• **Assigned task**
When you reach the line in the data below that contains "ドリンクとしてみかんジュースとクラフトコーラをお願", please start repeating lines exactly, and stop after the line that contains "аленьких квартир, наводнивших", repeating nothing else.

[[ Exercise data, beginning ]]

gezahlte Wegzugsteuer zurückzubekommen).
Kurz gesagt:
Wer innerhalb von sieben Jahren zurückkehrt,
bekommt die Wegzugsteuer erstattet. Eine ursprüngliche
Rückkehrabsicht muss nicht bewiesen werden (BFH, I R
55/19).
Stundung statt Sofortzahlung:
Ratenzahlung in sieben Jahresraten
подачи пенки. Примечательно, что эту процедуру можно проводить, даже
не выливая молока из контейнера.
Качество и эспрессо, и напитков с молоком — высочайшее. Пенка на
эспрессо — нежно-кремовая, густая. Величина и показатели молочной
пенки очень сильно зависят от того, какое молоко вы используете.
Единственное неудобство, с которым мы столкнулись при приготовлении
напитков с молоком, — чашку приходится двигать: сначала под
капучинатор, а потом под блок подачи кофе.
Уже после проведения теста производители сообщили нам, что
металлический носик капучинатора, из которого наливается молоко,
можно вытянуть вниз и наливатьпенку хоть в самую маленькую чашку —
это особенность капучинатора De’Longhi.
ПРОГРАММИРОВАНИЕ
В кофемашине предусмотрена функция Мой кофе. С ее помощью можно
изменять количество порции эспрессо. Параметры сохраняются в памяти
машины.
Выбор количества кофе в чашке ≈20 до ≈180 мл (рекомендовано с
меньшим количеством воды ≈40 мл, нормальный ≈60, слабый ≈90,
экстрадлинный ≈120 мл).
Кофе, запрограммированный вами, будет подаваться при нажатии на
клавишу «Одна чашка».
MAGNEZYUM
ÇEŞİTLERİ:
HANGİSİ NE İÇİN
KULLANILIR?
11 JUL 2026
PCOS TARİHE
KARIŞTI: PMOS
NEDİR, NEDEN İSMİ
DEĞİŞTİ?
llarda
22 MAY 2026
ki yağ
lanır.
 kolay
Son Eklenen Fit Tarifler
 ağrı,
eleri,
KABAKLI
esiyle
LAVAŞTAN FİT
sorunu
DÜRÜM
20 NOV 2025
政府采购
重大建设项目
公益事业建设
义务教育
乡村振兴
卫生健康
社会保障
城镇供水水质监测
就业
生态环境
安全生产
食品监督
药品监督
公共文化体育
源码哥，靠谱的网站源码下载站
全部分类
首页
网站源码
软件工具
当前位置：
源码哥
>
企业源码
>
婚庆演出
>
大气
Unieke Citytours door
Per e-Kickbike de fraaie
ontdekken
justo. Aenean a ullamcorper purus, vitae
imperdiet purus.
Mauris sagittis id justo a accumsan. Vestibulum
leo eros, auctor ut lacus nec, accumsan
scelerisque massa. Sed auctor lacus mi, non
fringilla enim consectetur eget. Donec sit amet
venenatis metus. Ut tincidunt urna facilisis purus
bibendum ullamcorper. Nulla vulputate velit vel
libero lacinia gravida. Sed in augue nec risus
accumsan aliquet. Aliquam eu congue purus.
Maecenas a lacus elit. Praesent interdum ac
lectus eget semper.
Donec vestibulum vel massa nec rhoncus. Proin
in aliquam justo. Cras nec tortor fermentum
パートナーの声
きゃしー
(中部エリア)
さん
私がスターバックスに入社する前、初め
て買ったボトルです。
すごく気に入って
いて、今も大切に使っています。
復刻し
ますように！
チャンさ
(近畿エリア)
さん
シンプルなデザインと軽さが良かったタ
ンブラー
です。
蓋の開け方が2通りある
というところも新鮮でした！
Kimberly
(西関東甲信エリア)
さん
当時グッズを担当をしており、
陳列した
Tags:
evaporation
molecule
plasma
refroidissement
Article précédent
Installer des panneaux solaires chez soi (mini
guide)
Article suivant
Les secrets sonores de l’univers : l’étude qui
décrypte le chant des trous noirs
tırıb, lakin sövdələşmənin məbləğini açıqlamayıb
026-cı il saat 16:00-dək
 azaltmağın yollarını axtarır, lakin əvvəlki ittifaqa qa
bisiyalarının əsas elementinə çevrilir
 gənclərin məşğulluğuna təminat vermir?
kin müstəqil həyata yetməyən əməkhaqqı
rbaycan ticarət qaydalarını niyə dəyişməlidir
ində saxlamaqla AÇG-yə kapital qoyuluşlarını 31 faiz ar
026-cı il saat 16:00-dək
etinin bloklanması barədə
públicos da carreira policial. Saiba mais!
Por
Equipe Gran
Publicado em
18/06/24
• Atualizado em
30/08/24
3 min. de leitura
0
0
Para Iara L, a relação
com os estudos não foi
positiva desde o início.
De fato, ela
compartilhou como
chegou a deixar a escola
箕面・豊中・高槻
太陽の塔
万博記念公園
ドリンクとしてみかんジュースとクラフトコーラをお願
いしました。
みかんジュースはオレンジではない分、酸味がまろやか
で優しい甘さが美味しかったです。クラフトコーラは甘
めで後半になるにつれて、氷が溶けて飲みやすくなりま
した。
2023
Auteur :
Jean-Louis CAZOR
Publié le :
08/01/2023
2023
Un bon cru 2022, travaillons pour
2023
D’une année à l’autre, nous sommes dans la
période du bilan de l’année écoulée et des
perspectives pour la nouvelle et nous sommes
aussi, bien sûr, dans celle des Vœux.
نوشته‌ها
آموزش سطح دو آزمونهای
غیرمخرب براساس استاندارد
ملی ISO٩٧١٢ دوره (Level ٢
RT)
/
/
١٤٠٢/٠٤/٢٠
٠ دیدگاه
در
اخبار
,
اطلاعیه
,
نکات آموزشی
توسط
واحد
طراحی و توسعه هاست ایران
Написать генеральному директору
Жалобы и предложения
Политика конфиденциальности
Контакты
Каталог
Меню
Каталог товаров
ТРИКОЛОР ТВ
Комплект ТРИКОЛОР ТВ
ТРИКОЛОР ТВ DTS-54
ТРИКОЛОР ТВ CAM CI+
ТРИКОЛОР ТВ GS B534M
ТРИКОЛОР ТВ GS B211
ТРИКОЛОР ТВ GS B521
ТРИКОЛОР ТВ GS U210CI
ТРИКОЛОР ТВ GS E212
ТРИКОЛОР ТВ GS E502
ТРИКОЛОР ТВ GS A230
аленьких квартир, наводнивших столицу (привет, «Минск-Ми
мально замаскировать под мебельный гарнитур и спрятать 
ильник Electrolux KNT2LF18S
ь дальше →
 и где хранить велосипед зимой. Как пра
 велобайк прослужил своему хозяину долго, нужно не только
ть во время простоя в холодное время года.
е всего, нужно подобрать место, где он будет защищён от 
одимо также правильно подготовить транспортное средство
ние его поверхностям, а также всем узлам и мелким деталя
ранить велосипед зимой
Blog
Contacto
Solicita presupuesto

[[ Exercise data, end ]]

• **Exercise result**
ドリンクとしてみかんジュースとクラフトコーラをお願
いしました。
みかんジュースはオレンジではない分、酸味がまろやか
で優しい甘さが美味しかったです。クラフトコーラは甘
めで後半になるにつれて、氷が溶けて飲みやすくなりま
した。
2023
Auteur :
Jean-Louis CAZOR
Publié le :
08/01/2023
2023
Un bon cru 2022, travaillons pour
2023
D’une année à l’autre, nous sommes dans la
période du bilan de l’année écoulée et des
perspectives pour la nouvelle et nous sommes
aussi, bien sûr, dans celle des Vœux.
نوشته‌ها
آموزش سطح دو آزمونهای
غیرمخرب براساس استاندارد
ملی ISO٩٧١٢ دوره (Level ٢
RT)
/
/
١٤٠٢/٠٤/٢٠
٠ دیدگاه
در
اخبار
,
اطلاعیه
,
نکات آموزشی
توسط
واحد
طراحی و توسعه هاست ایران
Написать генеральному директору
Жалобы и предложения
Политика конфиденциальности
Контакты
Каталог
Меню
Каталог товаров
ТРИКОЛОР ТВ
Комплект ТРИКОЛОР ТВ
ТРИКОЛОР ТВ DTS-54
ТРИКОЛОР ТВ CAM CI+
ТРИКОЛОР ТВ GS B534M
ТРИКОЛОР ТВ GS B211
ТРИКОЛОР ТВ GS B521
ТРИКОЛОР ТВ GS U210CI
ТРИКОЛОР ТВ GS E212
ТРИКОЛОР ТВ GS E502
ТРИКОЛОР ТВ GS A230
аленьких квартир, наводнивших столицу (привет, «Минск-Ми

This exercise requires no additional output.